He clasps his hands and pops his eyes at a painting called The Origin of the Milky Way.
“Ooooh! Look at that lady! Isn’t she rude?” he pipes.
I sigh. Anna shushes. Dad tells Eggs that it isn’t rude at all, not when it’s a great painter illustrating an extraordinary myth.
“I think she’s rude,” says Eggs. “She is rude, isn’t she, Ellie?”
I find the painting a bit embarrassing myself but I affect a lofty air.
“You’re just too young to appreciate great art, Eggs,” I say.
“No, I’m not. I like the art. I just think it’s rude. That lady’s got wobbly bits just like you.”
I know he just means breasts, any shape or size. But the word wobbly still makes me want to burst into tears. I feel myself going hot. A bright pink wobbly pudding.
“I’ll meet you lot at the entrance in half an hour, right?” I say, and I shove off quickly by myself.
The word wobbly wiggles around my brain like a great worm. I try to absorb myself in the art now I’m on my own but it doesn’t work. I find I’m just staring desperately at every painted woman to see how fat she is. It’s hard to tell with all the virgins because their blue robes are voluminous.
I concentrate on the nudes. The thinnest is a languid pinup Venus wearing a huge fancy hat, two strings of beads and nothing else. She poses suggestively, one arm up, one leg bent. Her beautiful long lean body makes me think of Nadine.

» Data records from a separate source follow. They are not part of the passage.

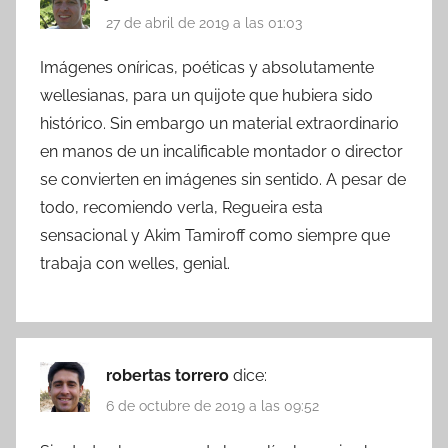
27 de abril de 2019 a las 01:03
Imágenes oníricas, poéticas y absolutamente
wellesianas, para un quijote que hubiera sido
histórico. Sin embargo un material extraordinario
en manos de un incalificable montador o director
se convierten en imágenes sin sentido. A pesar de
todo, recomiendo verla, Regueira esta
sensacional y Akim Tamiroff como siempre que
trabaja con welles, genial.
robertas torrero
dice:
6 de octubre de 2019 a las 09:52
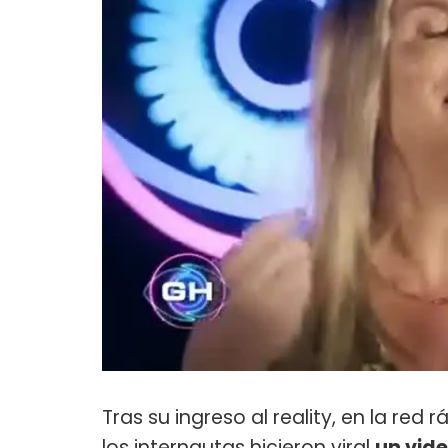
Tras su ingreso al reality, en la re
los internautas hicieron viral
un vid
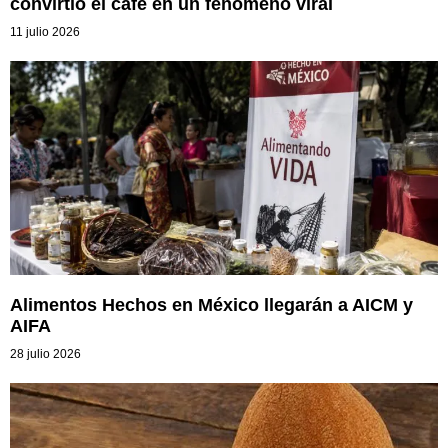
convirtió el café en un fenómeno viral
11 julio 2026
Alimentos Hechos en México llegarán a AICM y
AIFA
28 julio 2026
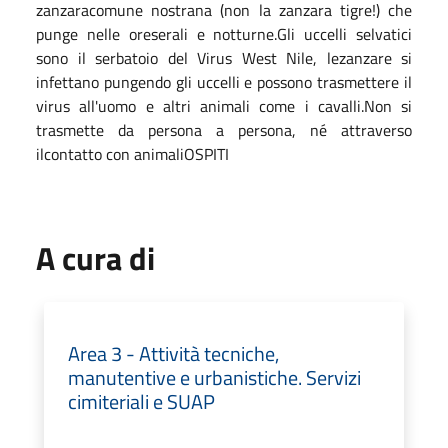
zanzaracomune nostrana (non la zanzara tigre!) che
punge nelle oreserali e notturne.Gli uccelli selvatici
sono il serbatoio del Virus West Nile, lezanzare si
infettano pungendo gli uccelli e possono trasmettere il
virus all'uomo e altri animali come i cavalli.Non si
trasmette da persona a persona, né attraverso
ilcontatto con animaliOSPITI
A cura di
Area 3 - Attività tecniche,
manutentive e urbanistiche. Servizi
cimiteriali e SUAP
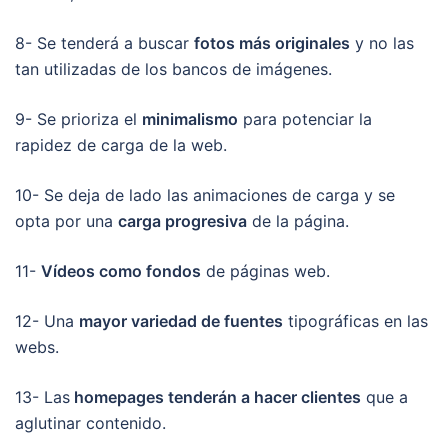
8- Se tenderá a buscar
fotos más originales
y no las
tan utilizadas de los bancos de imágenes.
9- Se prioriza el
minimalismo
para potenciar la
rapidez de carga de la web.
10- Se deja de lado las animaciones de carga y se
opta por una
carga progresiva
de la página.
11-
Vídeos como fondos
de páginas web.
12- Una
mayor variedad de fuentes
tipográficas en las
webs.
13- Las
homepages tenderán a hacer clientes
que a
aglutinar contenido.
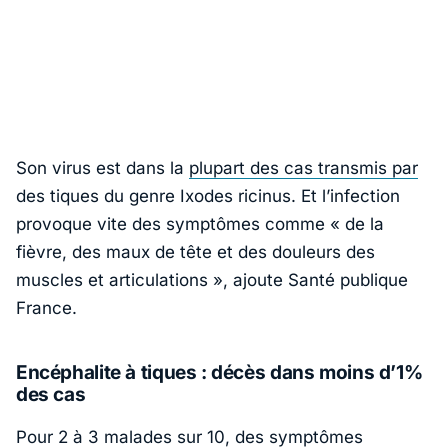
Son virus est dans la
plupart des cas transmis par
des tiques du genre
Ixodes ricinus
. Et l’infection
provoque vite des symptômes comme
« de la
fièvre, des maux de tête et des douleurs des
muscles et articulations »
, ajoute Santé publique
France.
Encéphalite à tiques : décès dans moins d’1%
des cas
Pour 2 à 3 malades sur 10, des symptômes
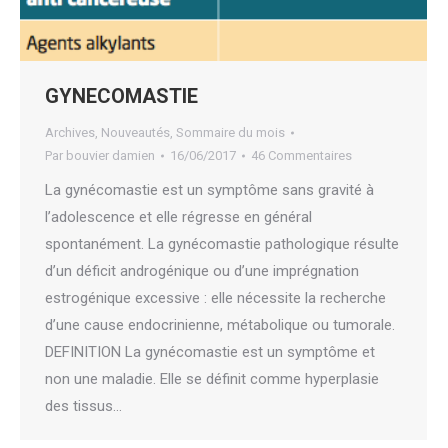
GYNECOMASTIE
Archives
,
Nouveautés
,
Sommaire du mois
Par
bouvier damien
16/06/2017
46 Commentaires
La gynécomastie est un symptôme sans gravité à
l’adolescence et elle régresse en général
spontanément. La gynécomastie pathologique résulte
d’un déficit androgénique ou d’une imprégnation
estrogénique excessive : elle nécessite la recherche
d’une cause endocrinienne, métabolique ou tumorale.
DEFINITION La gynécomastie est un symptôme et
non une maladie. Elle se définit comme hyperplasie
des tissus…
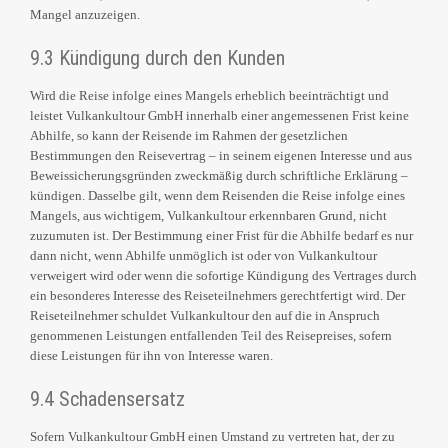
Mangel anzuzeigen.
9.3 Kündigung durch den Kunden
Wird die Reise infolge eines Mangels erheblich beeinträchtigt und
leistet Vulkankultour GmbH innerhalb einer angemessenen Frist keine
Abhilfe, so kann der Reisende im Rahmen der gesetzlichen
Bestimmungen den Reisevertrag – in seinem eigenen Interesse und aus
Beweissicherungsgründen zweckmäßig durch schriftliche Erklärung –
kündigen. Dasselbe gilt, wenn dem Reisenden die Reise infolge eines
Mangels, aus wichtigem, Vulkankultour erkennbaren Grund, nicht
zuzumuten ist. Der Bestimmung einer Frist für die Abhilfe bedarf es nur
dann nicht, wenn Abhilfe unmöglich ist oder von Vulkankultour
verweigert wird oder wenn die sofortige Kündigung des Vertrages durch
ein besonderes Interesse des Reiseteilnehmers gerechtfertigt wird. Der
Reiseteilnehmer schuldet Vulkankultour den auf die in Anspruch
genommenen Leistungen entfallenden Teil des Reisepreises, sofern
diese Leistungen für ihn von Interesse waren.
9.4 Schadensersatz
Sofern Vulkankultour GmbH einen Umstand zu vertreten hat, der zu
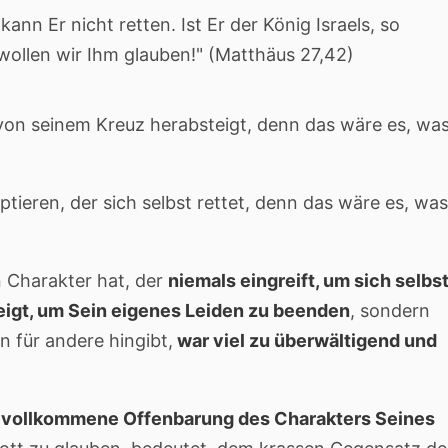
kann Er nicht retten. Ist Er der König Israels, so
wollen wir Ihm glauben!" (Matthäus 27,42)
 von seinem Kreuz herabsteigt, denn das wäre es, wa
tieren, der sich selbst rettet, denn das wäre es, was
 Charakter hat, der
niemals eingreift, um sich selbs
teigt, um Sein eigenes Leiden zu beenden
, sondern
n für andere hingibt,
war viel zu überwältigend und
ne vollkommene Offenbarung des Charakters Seines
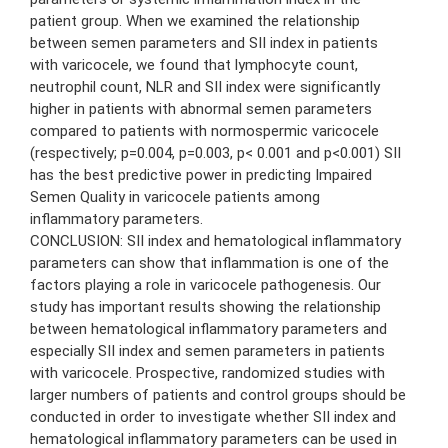
patient group. When we examined the relationship
between semen parameters and SII index in patients
with varicocele, we found that lymphocyte count,
neutrophil count, NLR and SII index were significantly
higher in patients with abnormal semen parameters
compared to patients with normospermic varicocele
(respectively; p=0.004, p=0.003, p< 0.001 and p<0.001) SII
has the best predictive power in predicting Impaired
Semen Quality in varicocele patients among
inflammatory parameters.
CONCLUSION: SII index and hematological inflammatory
parameters can show that inflammation is one of the
factors playing a role in varicocele pathogenesis. Our
study has important results showing the relationship
between hematological inflammatory parameters and
especially SII index and semen parameters in patients
with varicocele. Prospective, randomized studies with
larger numbers of patients and control groups should be
conducted in order to investigate whether SII index and
hematological inflammatory parameters can be used in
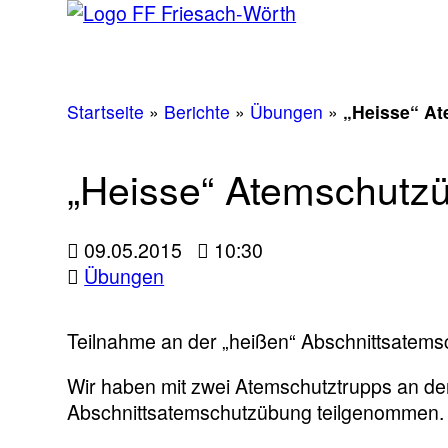
Startseite
»
Berichte
»
Übungen
»
„Heisse“ At
„Heisse“ Atemschutzü
09.05.2015
10:30
Übungen
Teilnahme an der „heißen“ Abschnittsatem
Wir haben mit zwei Atemschutztrupps an de
Abschnittsatemschutzübung teilgenommen.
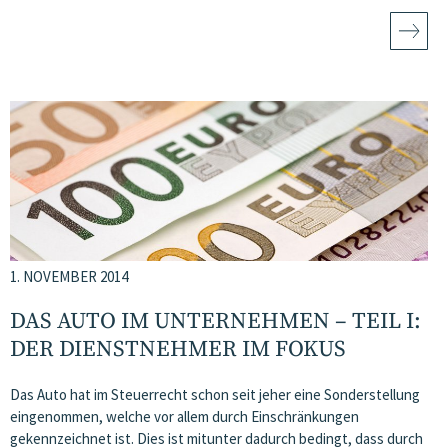
1. NOVEMBER 2014
DAS AUTO IM UNTERNEHMEN – TEIL I:
DER DIENSTNEHMER IM FOKUS
Das Auto hat im Steuerrecht schon seit jeher eine Sonderstellung
eingenommen, welche vor allem durch Einschränkungen
gekennzeichnet ist. Dies ist mitunter dadurch bedingt, dass durch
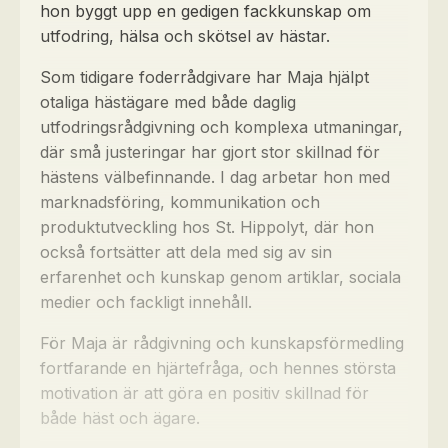
hon byggt upp en gedigen fackkunskap om
utfodring, hälsa och skötsel av hästar.
Som tidigare foderrådgivare har Maja hjälpt
otaliga hästägare med både daglig
utfodringsrådgivning och komplexa utmaningar,
där små justeringar har gjort stor skillnad för
hästens välbefinnande. I dag arbetar hon med
marknadsföring, kommunikation och
produktutveckling hos St. Hippolyt, där hon
också fortsätter att dela med sig av sin
erfarenhet och kunskap genom artiklar, sociala
medier och fackligt innehåll.
För Maja är rådgivning och kunskapsförmedling
fortfarande en hjärtefråga, och hennes största
motivation är att göra en positiv skillnad för
både häst och ägare.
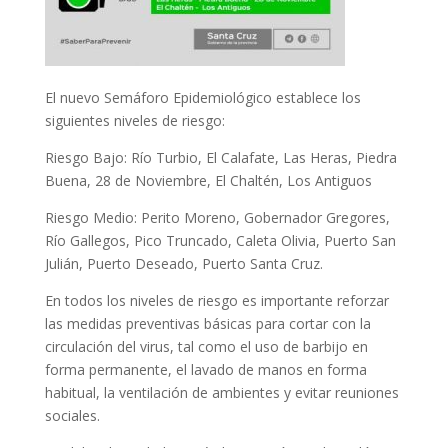
El nuevo Semáforo Epidemiológico establece los
siguientes niveles de riesgo:
Riesgo Bajo: Río Turbio, El Calafate, Las Heras, Piedra
Buena, 28 de Noviembre, El Chaltén, Los Antiguos
Riesgo Medio: Perito Moreno, Gobernador Gregores,
Río Gallegos, Pico Truncado, Caleta Olivia, Puerto San
Julián, Puerto Deseado, Puerto Santa Cruz.
En todos los niveles de riesgo es importante reforzar
las medidas preventivas básicas para cortar con la
circulación del virus, tal como el uso de barbijo en
forma permanente, el lavado de manos en forma
habitual, la ventilación de ambientes y evitar reuniones
sociales.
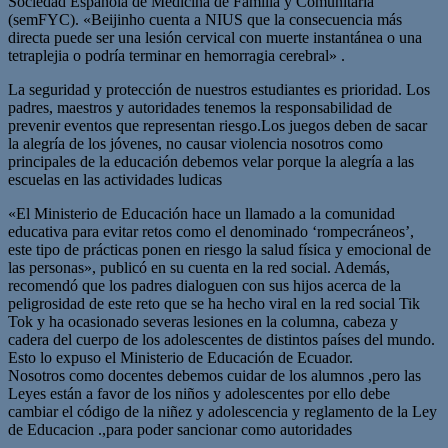
Sociedad Española de Medicina de Familia y Comunitaria
(semFYC). «Beijinho cuenta a NIUS que la consecuencia más
directa puede ser una lesión cervical con muerte instantánea o una
tetraplejia o podría terminar en hemorragia cerebral» .
La seguridad y protección de nuestros estudiantes es prioridad. Los
padres, maestros y autoridades tenemos la responsabilidad de
prevenir eventos que representan riesgo.Los juegos deben de sacar
la alegría de los jóvenes, no causar violencia nosotros como
principales de la educación debemos velar porque la alegría a las
escuelas en las actividades ludicas
«El Ministerio de Educación hace un llamado a la comunidad
educativa para evitar retos como el denominado ‘rompecráneos’,
este tipo de prácticas ponen en riesgo la salud física y emocional de
las personas», publicó en su cuenta en la red social. Además,
recomendó que los padres dialoguen con sus hijos acerca de la
peligrosidad de este reto que se ha hecho viral en la red social Tik
Tok y ha ocasionado severas lesiones en la columna, cabeza y
cadera del cuerpo de los adolescentes de distintos países del mundo.
Esto lo expuso el Ministerio de Educación de Ecuador.
Nosotros como docentes debemos cuidar de los alumnos ,pero las
Leyes están a favor de los niños y adolescentes por ello debe
cambiar el código de la niñez y adolescencia y reglamento de la Ley
de Educacion .,para poder sancionar como autoridades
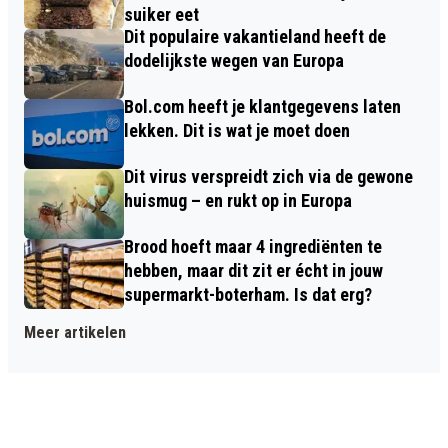
suiker eet
Dit populaire vakantieland heeft de
dodelijkste wegen van Europa
Bol.com heeft je klantgegevens laten
lekken. Dit is wat je moet doen
Dit virus verspreidt zich via de gewone
huismug – en rukt op in Europa
Brood hoeft maar 4 ingrediënten te
hebben, maar dit zit er écht in jouw
supermarkt-boterham. Is dat erg?
Meer artikelen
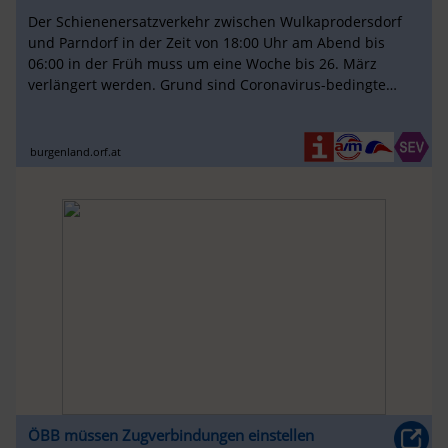
Der Schienenersatzverkehr zwischen Wulkaprodersdorf
und Parndorf in der Zeit von 18:00 Uhr am Abend bis
06:00 in der Früh muss um eine Woche bis 26. März
verlängert werden. Grund sind Coronavirus-bedingte
Personalausfälle .
burgenland.orf.at
ÖBB müssen Zugverbindungen einstellen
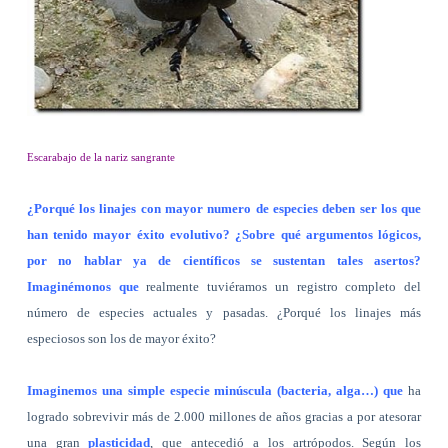
Escarabajo de la nariz sangrante
¿Porqué los linajes con mayor numero de especies deben ser los que
han tenido mayor éxito evolutivo? ¿Sobre qué argumentos lógicos,
por no hablar ya de científicos se sustentan tales asertos?
Imaginémonos que
realmente tuviéramos un registro completo del
número de especies actuales y pasadas. ¿Porqué los linajes más
especiosos son los de mayor éxito?
Imaginemos una simple especie minúscula (bacteria, alga…) que
ha
logrado sobrevivir más de 2.000 millones de años gracias a por atesorar
una gran
plasticidad
, que antecedió a los artrópodos. Según los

There’s another rounder Venus kissing a very young Cupid while all sorts of strange creatures cavort in the background. She’s disturbingly sexy, very aware of all her charms, not really thin but well toned and taut, as if she worked out in the gym every day. She’s the spitting image of Magda.
I look for myself. I don’t get any further than Rubens. I look at double chins, padded arms, flabby thighs, domed stomachs, enormous dimpled bottoms. Three huge hefty women are being offered a golden apple. They look as if they eat an entire orchard of apples every day.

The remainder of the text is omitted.